▶ [QUOTED PASSAGE]:
• • •

So who normally sets mPrimaryContentShell?

Ah hah, so here's what's happening:

For popups:

The popup is trying to open, but it doesn't have a tab opener, so we get ready to open it not in a remote browser. However, the updateBrowserRemoteness stuff gets called in browser.js on delayed startup, which determines that yes, based on the URI, this thing we're opening should be in a remote tab… so it sets remote on it, which conflicts with the UseRemoteTabs assumptions built into the new window.

Waaaait - that shouldn't be the case. The new window should have useRemoteTabs set to false… so gMultiProcessBrowser should be false. Right?

Ah, interesting… it's not. gMultiProcessBrowser is being set to true on the popup that's opening even though the opening browser is not remote. Is that because the _root_ docshell of the opener says that we're loading remote tabs?

I think that's the case. We look at the XULParent (so that's the e10s enabled browser.xul window), and dig into its load context to see whether or not to use remote tabs. And we say "yes".

So there are a few things to fix:

1) Sidebar browser in e10s windows should be remote.
2) Find if there are any about: pages that use target="_blank" or window.open… if so, we need to handle the case where we open those tabs within the e10s window. If not, we might need some plan if such things ever get added before those about: pages get remotable.

This is not M2 so I'm not going to lean on it just yet.

And whooaaaaaa this is suddenly a high priority again. This is blocking bug 1063680 which is now a BFD.

Why is this blocking? Well, because we have quite a few blacklisted URI's that don't get remote browsers with e10s (most about: pages, for example, and chrome: URLs, at least for now).

I seem to recall having an interesting discussion with smaug about this, and I seem to recall writing a tiny little patch about it too… where is that stuff?

Ah, yes, I still have a commit on my tree about it. Let's see what I did… oh, ok, I just made it so that remoteTabs is only set to true on the load context of a window if we have browser.tabs.remote.autostart set to true - and, if there is a parent context, only if the parent context has UseRemoteTabs and an opening tab.

So even with the patch, what happens when I try to open a tab from a non-remote tab in an e10s window is that a new remote tab opens, and then a new _window_ opens with the link. Time to figure out why that is.

So by the time we even get to my patch in nsAppShellService::JustCreateTopWindow, we've already decided to open a new window. Why?

nsWindowWatcher::OpenWindowInternal must decide that it's the right thing to do. Where does it determine that?

Ah, ok, so here's the problem:

In nsBrowserAccess, we find out that we're opening a new tab, and handle that in openURI. We find out that we want to open the link in a new tab, which is great. We load up a new tab, which happens to be about:blank (remote), and then attempt to return the contentWindow of that browser - which is 100% null. So that fails out, and nsWindowWatcher responds by attempting to open a new window instead, which is does successfully.

Perhaps we can make it so that openURI only ever opens non-remote tabs. Who even calls openURI? That's nsContentTreeOwner::ProvideWindow…

In this comment , Mossop is concerned that if about:preferences opens a new window, all tabs in that window will be non-remote.

• • •

▶ [EXTRACTED MATERIAL]:
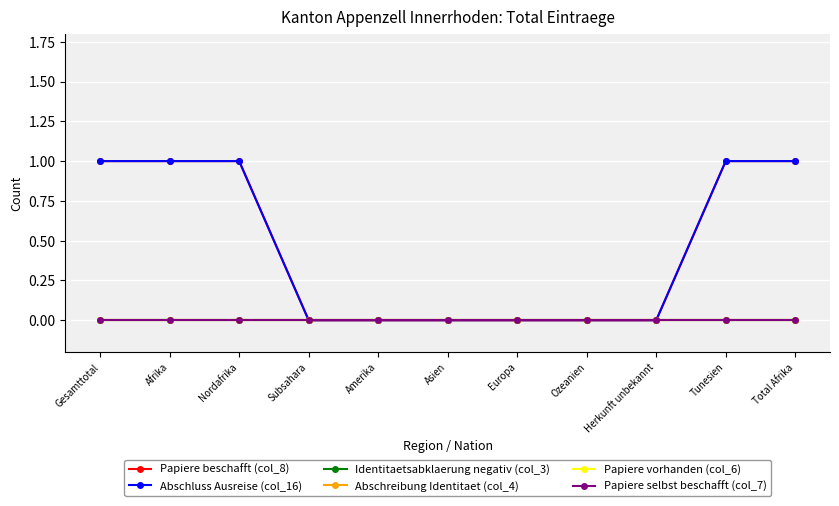

The Papiere selbst beschafft (col_7) series shows 0 at Amerika. True or false?

True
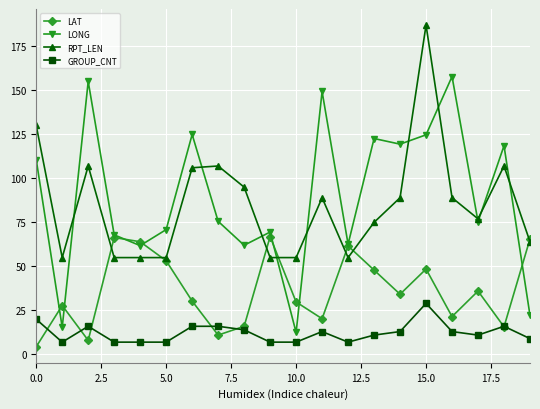

True or false: LONG has more than 2 interior local peaks.

True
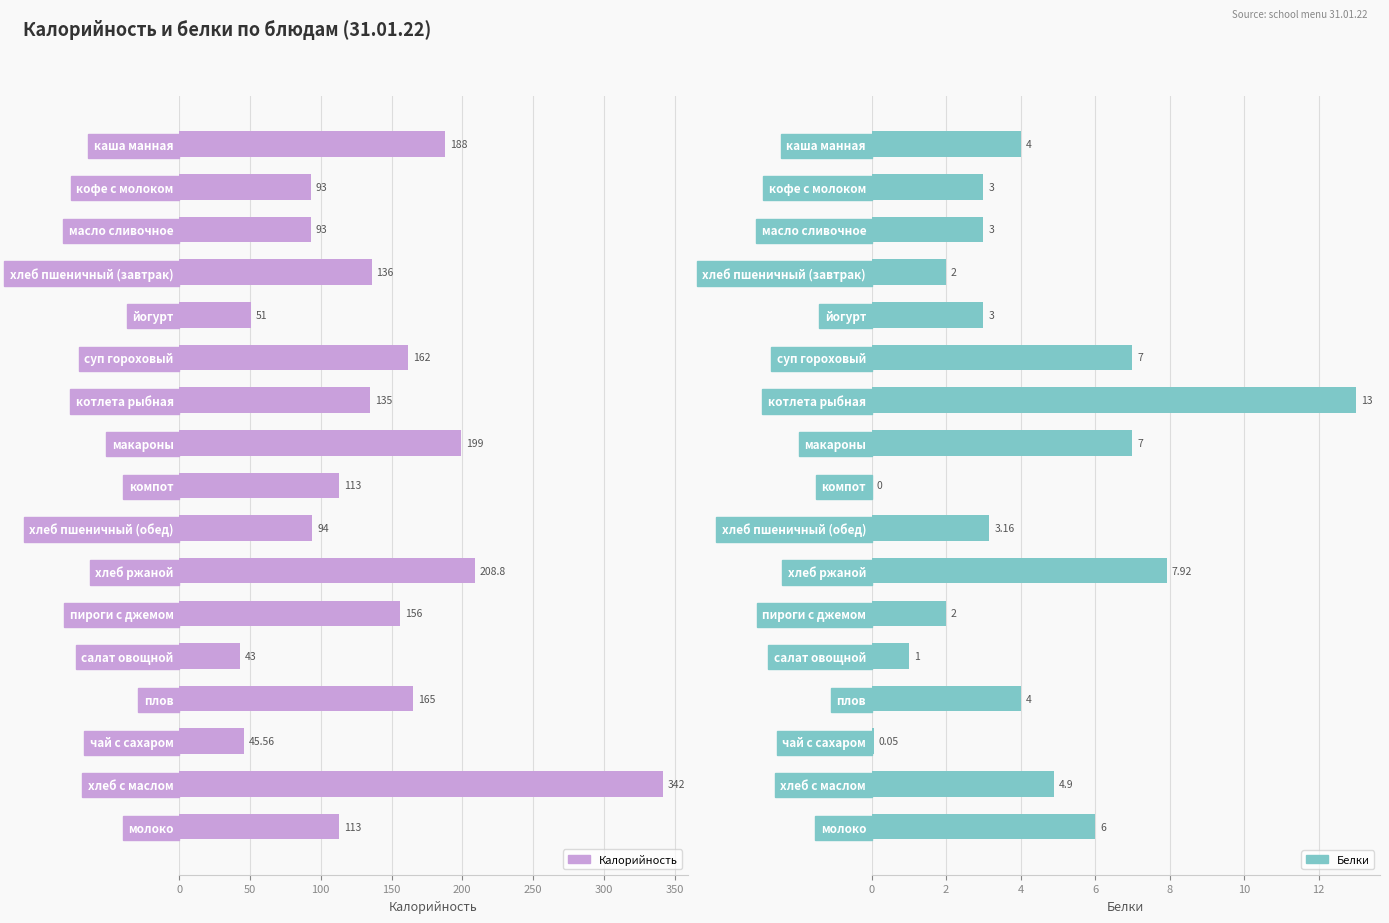

What is the average value of the Белки series?

4.2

• • •

▶ [EXERCISE SET]:
[1] In the debugging notes on remote tabs, which bug does this problem block?
[2] Turn the paragraph of the debugging notes on remote tabs that begins "In nsBrowserAccess, we find out" into a short list, keeping its main facts.
[3] Pick up the debugging notes on remote tabs after their last sentence and carry them on for a few more sentences.

▶ [RESULTS OF THE EXERCISE]:
[1] Bug 1063680.

[2]
- nsBrowserAccess sees that a new tab is being opened and handles it in openURI.
- It loads a new tab, which is a remote about:blank.
- It then tries to return that browser's contentWindow, which is null.
- That step fails, so nsWindowWatcher opens a new window instead, and that works.

[3]
I suppose the constraint is only important if the new window needs a handle on the opener. If it's a clean-break, then we probably can go ahead and be remote.

Let's check to see what the current patch does and see if we can modify it to do what I just described.

I'll also comment in the bug to that effect.

Hm. So, back to basics - it seems like any time you open a window from some other window, either via _blank or window.open, the resulting window always has a handle back to the opener with window.opener. Interesting.

Hrm. From billm:

(In reply to Bill McCloskey (:billm) from comment #11)
> Comment on attachment 8485883
> Make it possible to load new windows from non-remote browsers within an e10s
> window. r=?
>
> Review of attachment 8485883:
> -----------------------------------------------------------------
>
> ::: browser/base/content/browser.js
> @@ +4138,5 @@
> >                                        referrerURI: referrer,
> >                                        fromExternal: aIsExternal,
> >                                        inBackground: loadInBackground});
> >      let browser = win.gBrowser.getBrowserForTab(tab);
> > +    win.gBrowser.updateBrowserRemoteness(browser, false);
>
> This doesn't seem right to me. We can get here from openURIInFrame, which is
> called whenever the child process asks to open a new tab:
>
> http://mxr.mozilla.org/mozilla-central/source/dom/ipc/TabParent.cpp#440
>
> We definitely don't want to open all new tabs non-remotely.
>
> I haven't looked at this code for a while though. Maybe I'm missing
> something?


Ah, ok, so I put that line in the wrong function. I should have put it in openURI, where it's implied that the browser coming in is non-remote (should put in an assertion to make sure aOpener is not a CPOW).

I talked to billm about this. He's cool with the idea of putting this code in the openURI function instead, and maybe asserting that aOpener is not a CPOW.

Ok… I have a patch, but I think I should probably write tests for this.

Mossop gave feedback+. Feels good.

Patch with tests are now up.

r+ on everything, but it looks like my test is failing on at least Linux:

63 ERROR TEST-UNEXPECTED-TIMEOUT | chrome://mochitests/content/browser/browser/base/content/test/general/browser_bug1047603.js | application timed out after 330 seconds with no output

64 ERROR TEST-UNEXPECTED-FAIL | chrome://mochitests/content/browser/browser/base/content/test/general/browser_bug1047603.js | application terminated with exit code 6

PROCESS-CRASH | chrome://mochitests/content/browser/browser/base/content/test/general/browser_bug1047603.js | application crashed [@ linux-gate.so + 0x424]


:(

I've got a bc1 pass on Windows 8 opt…  and Windows XP… I should kick off a build on Linux. If it's Linux only, maybe I'll just OHHHH - I know why. I think… if we try to open an e10s window on Linux without OMTC, all sortsa shit breaks - so we display a prompt, which blocks, and of course this test won't work. AH HAH. Ok. Let me test to confirm.

Uh huh, that's exactly what's happening. Landed fix on a closed tree thanks to dholbert.

Fingers crossed!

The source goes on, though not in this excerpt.